Ford 1997, Zimmermann 2003, and Németh 2013 sketch Critias’s literary, intellectual, and political life, each in less than a page but with differing emphases. Necessary detail comes from Morison, in shorter compass (2018) and in longer (Internet Encyclopedia of Philosophy), and from Flashar 1998. Brisson 1994 emphasizes orientation to the literature and ongoing debates.

  • Brisson, Luc. 1994. Critias [216]. In Dictionnaire des Philosophes Antiques. Vol. 2, Babélyca d’Argos à Dyscolius. Edited by Richard Goulet, 512–520. Paris: CNRS Éditions.

    Not comprehensive, but learnedly expansive and insightful about a few interpretative problems: the identity of Critias in the Critias (leaning toward the deliberate-ambiguity thesis); Pirithous; status as a Sophist; Eryxias; the episode with Theramenes.

  • Flashar, Hellmut. 1998. Kritias aus Athen. In Sophistik, Sokrates, Sokratik, Mathematik, Medizin (Die Philosophie der Antike 2/1). Edited by Hellmut Flashar, 81–84. Basel, Switzerland: Schwabe.

    Brief biography, useful catalogue of attested works, and analysis of the Sisyphus fragment as a Trugrede.

  • Ford, Andrew. 1997. Critias. In Encyclopedia of classical philosophy. Edited by Donald J. Zeyl, Daniel Devereux, and Phillip Mitsis, 156–157. Westport, CT: Greenwood Press.

    Brief but sensitive overview of the life, main works, and philosophical relevance.

  • Morison, William. Critias (460–403 B.C.E). In Internet encyclopedia of philosophy.

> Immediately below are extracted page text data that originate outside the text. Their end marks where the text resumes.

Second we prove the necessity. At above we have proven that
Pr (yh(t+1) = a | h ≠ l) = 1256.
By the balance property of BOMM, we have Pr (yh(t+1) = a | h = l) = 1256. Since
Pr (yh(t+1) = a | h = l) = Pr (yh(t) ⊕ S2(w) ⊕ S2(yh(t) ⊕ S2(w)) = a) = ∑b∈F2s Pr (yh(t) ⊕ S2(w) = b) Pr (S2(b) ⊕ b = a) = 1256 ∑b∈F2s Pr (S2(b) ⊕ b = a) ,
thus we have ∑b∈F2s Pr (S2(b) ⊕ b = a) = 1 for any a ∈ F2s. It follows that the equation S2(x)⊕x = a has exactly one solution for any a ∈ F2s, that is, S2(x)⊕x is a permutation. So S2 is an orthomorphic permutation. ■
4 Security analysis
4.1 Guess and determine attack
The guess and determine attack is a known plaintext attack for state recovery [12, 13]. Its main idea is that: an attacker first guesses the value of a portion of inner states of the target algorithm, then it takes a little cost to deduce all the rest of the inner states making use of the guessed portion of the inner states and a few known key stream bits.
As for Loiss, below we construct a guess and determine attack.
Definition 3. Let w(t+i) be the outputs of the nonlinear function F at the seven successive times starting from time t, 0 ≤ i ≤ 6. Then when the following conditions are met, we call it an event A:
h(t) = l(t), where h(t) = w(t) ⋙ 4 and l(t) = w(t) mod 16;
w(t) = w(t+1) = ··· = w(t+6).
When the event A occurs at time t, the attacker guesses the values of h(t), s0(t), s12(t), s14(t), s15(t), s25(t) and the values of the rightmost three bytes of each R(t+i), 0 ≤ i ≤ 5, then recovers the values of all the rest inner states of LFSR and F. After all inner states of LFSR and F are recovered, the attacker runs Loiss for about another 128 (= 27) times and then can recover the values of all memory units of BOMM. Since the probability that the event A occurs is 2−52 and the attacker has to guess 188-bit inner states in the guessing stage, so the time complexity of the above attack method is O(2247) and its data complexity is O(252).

    A perspicuous survey with a positive view of Critias (though with qualifications), with helpful reference to the ancient evidentiary base for claims about his work and life, though little in terms of philosophical interpretation, and a minimal bibliography.

  • Morison, William. 2018. “Kritias of Athens (338a).” In Brill’s New Jacoby. 2d ed. Edited by Ian Worthington. Leiden, The Netherlands: Brill.

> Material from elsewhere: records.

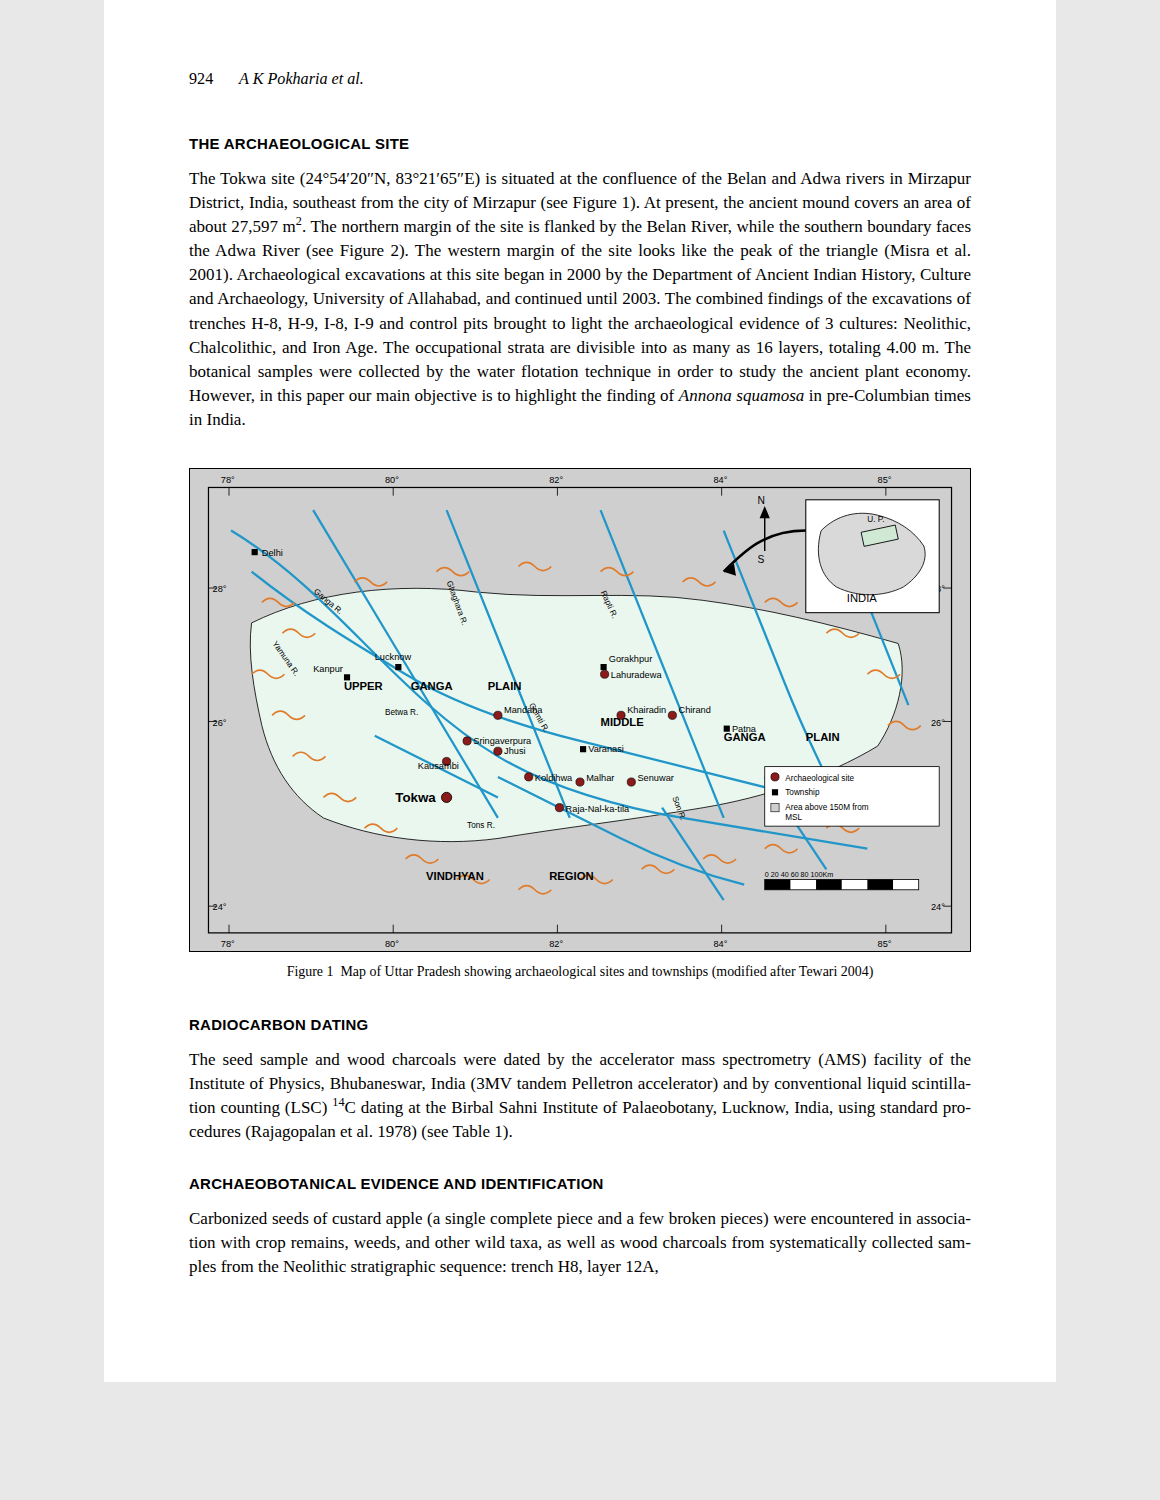924 A K Pokharia et al.
THE ARCHAEOLOGICAL SITE
The Tokwa site (24°54′20″N, 83°21′65″E) is situated at the confluence of the Belan and Adwa rivers in Mirzapur District, India, southeast from the city of Mirzapur (see Figure 1). At present, the ancient mound covers an area of about 27,597 m2. The northern margin of the site is flanked by the Belan River, while the southern boundary faces the Adwa River (see Figure 2). The western margin of the site looks like the peak of the triangle (Misra et al. 2001). Archaeological excavations at this site began in 2000 by the Department of Ancient Indian History, Culture and Archaeology, University of Allahabad, and continued until 2003. The combined findings of the excavations of trenches H-8, H-9, I-8, I-9 and control pits brought to light the archaeological evidence of 3 cultures: Neolithic, Chalcolithic, and Iron Age. The occupational strata are divisible into as many as 16 layers, totaling 4.00 m. The botanical samples were collected by the water flotation technique in order to study the ancient plant economy. However, in this paper our main objective is to highlight the finding of Annona squamosa in pre-Columbian times in India.
78° 80° 82° 84° 85° 78° 80° 82° 84° 85° 28° 28° 26° 26° 24° 24° U. P. INDIA N S UPPER GANGA PLAIN MIDDLE GANGA PLAIN VINDHYAN REGION Ganga R. Yamuna R. Ghaghara R. Rapti R. Gomti R. Son R. Betwa R. Tons R. Delhi Lucknow Kanpur Gorakhpur Varanasi Patna Lahuradewa Mandaha Sringaverpura Jhusi Kausambi Khairadin Chirand Koldihwa Malhar Senuwar Raja-Nal-ka-tila Tokwa Archaeological site Township Area above 150M from MSL 0 20 40 60 80 100Km
Figure 1 Map of Uttar Pradesh showing archaeological sites and townships (modified after Tewari 2004)
RADIOCARBON DATING
The seed sample and wood charcoals were dated by the accelerator mass spectrometry (AMS) facility of the Institute of Physics, Bhubaneswar, India (3MV tandem Pelletron accelerator) and by conventional liquid scintillation counting (LSC) 14C dating at the Birbal Sahni Institute of Palaeobotany, Lucknow, India, using standard procedures (Rajagopalan et al. 1978) (see Table 1).
ARCHAEOBOTANICAL EVIDENCE AND IDENTIFICATION
Carbonized seeds of custard apple (a single complete piece and a few broken pieces) were encountered in association with crop remains, weeds, and other wild taxa, as well as wood charcoals from systematically collected samples from the Neolithic stratigraphic sequence: trench H8, layer 12A,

    The “biographical essay” refers to all known life events, with links to fuller discussion by the author elsewhere in the encyclopedia entry, and a focus on the writings about political constitutions and lives of the poets. Available online.

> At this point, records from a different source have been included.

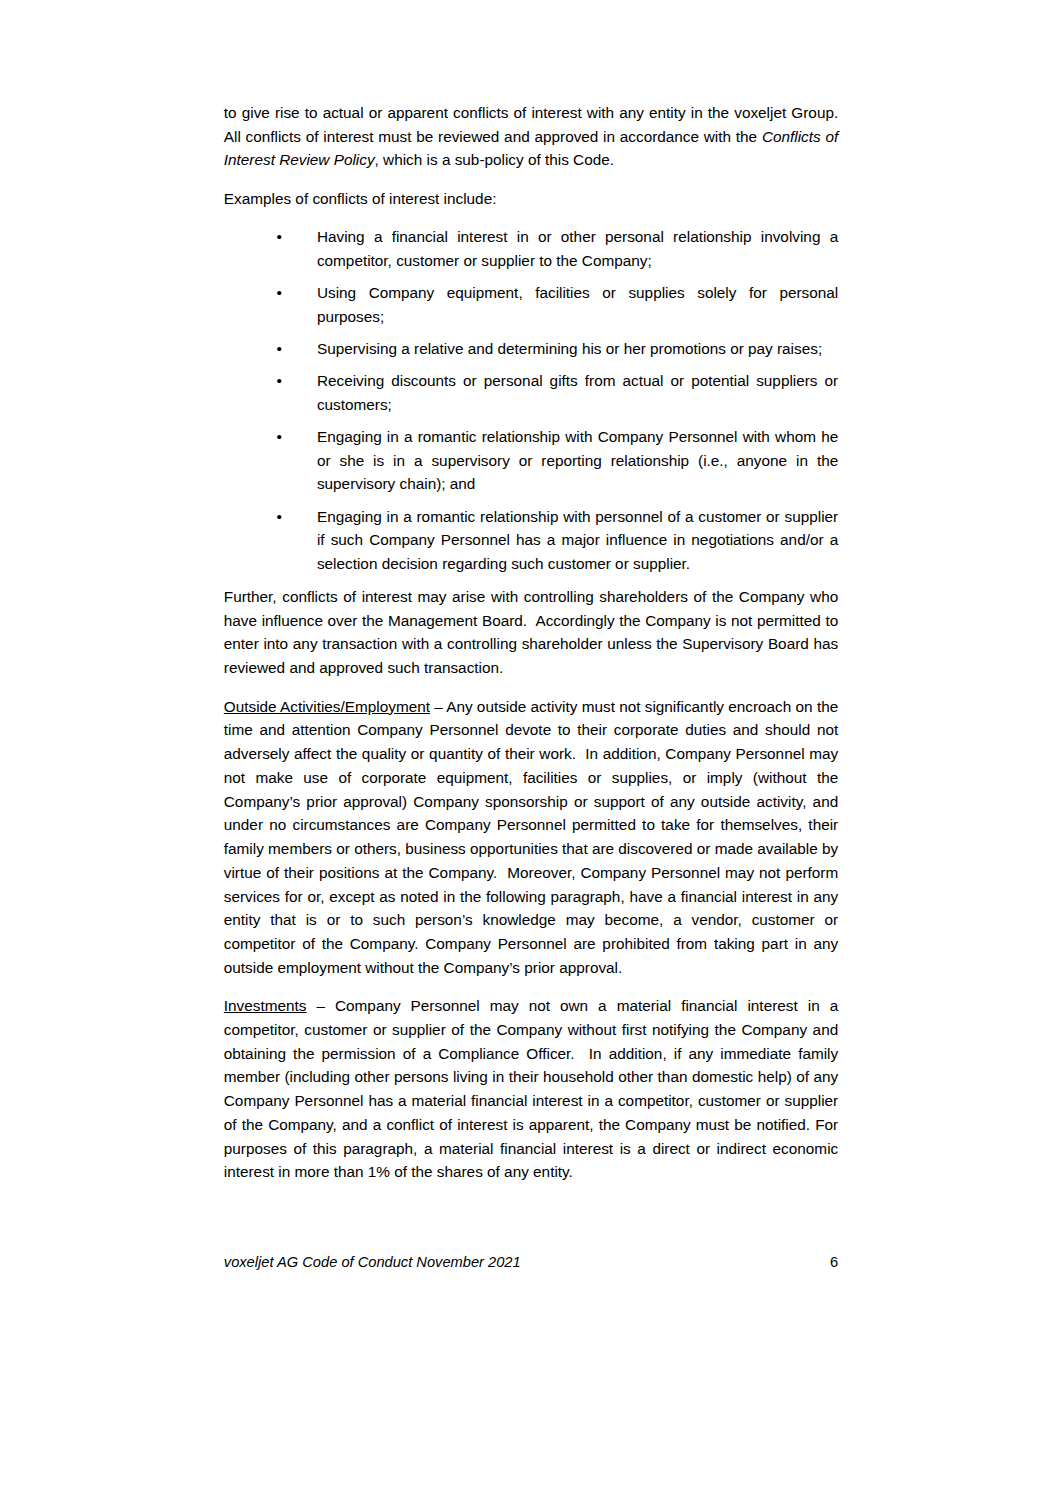to give rise to actual or apparent conflicts of interest with any entity in the voxeljet Group. All conflicts of interest must be reviewed and approved in accordance with the Conflicts of Interest Review Policy, which is a sub-policy of this Code.
Examples of conflicts of interest include:
Having a financial interest in or other personal relationship involving a competitor, customer or supplier to the Company;
Using Company equipment, facilities or supplies solely for personal purposes;
Supervising a relative and determining his or her promotions or pay raises;
Receiving discounts or personal gifts from actual or potential suppliers or customers;
Engaging in a romantic relationship with Company Personnel with whom he or she is in a supervisory or reporting relationship (i.e., anyone in the supervisory chain); and
Engaging in a romantic relationship with personnel of a customer or supplier if such Company Personnel has a major influence in negotiations and/or a selection decision regarding such customer or supplier.
Further, conflicts of interest may arise with controlling shareholders of the Company who have influence over the Management Board. Accordingly the Company is not permitted to enter into any transaction with a controlling shareholder unless the Supervisory Board has reviewed and approved such transaction.
Outside Activities/Employment – Any outside activity must not significantly encroach on the time and attention Company Personnel devote to their corporate duties and should not adversely affect the quality or quantity of their work. In addition, Company Personnel may not make use of corporate equipment, facilities or supplies, or imply (without the Company’s prior approval) Company sponsorship or support of any outside activity, and under no circumstances are Company Personnel permitted to take for themselves, their family members or others, business opportunities that are discovered or made available by virtue of their positions at the Company. Moreover, Company Personnel may not perform services for or, except as noted in the following paragraph, have a financial interest in any entity that is or to such person’s knowledge may become, a vendor, customer or competitor of the Company. Company Personnel are prohibited from taking part in any outside employment without the Company’s prior approval.
Investments – Company Personnel may not own a material financial interest in a competitor, customer or supplier of the Company without first notifying the Company and obtaining the permission of a Compliance Officer. In addition, if any immediate family member (including other persons living in their household other than domestic help) of any Company Personnel has a material financial interest in a competitor, customer or supplier of the Company, and a conflict of interest is apparent, the Company must be notified. For purposes of this paragraph, a material financial interest is a direct or indirect economic interest in more than 1% of the shares of any entity.
voxeljet AG Code of Conduct November 2021 6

  • Németh, György. 2013. Kritias. In The encyclopedia of ancient history. Edited by Roger S. Bagnall, Kai Brodersen, Craige B. Champion, Andrew Erskine, and Sabine R. Huebner, 3822. London: Blackwell.

    Brief overview of Critias’s life, with a focus on his politics; only half a paragraph is given to his works. Does not always present controversial matters as controversial. Short bibliography.

  • Zimmermann, Bernhard. 2003. Kritias. In Brill’s New Pauly. Vol. 3. Edited by Hubert Cancik and Helmuth Schneider, 945–946. Leiden, The Netherlands: Brill.

    Provides key dates and references to specific fragments, cited by Diels-Kranz number.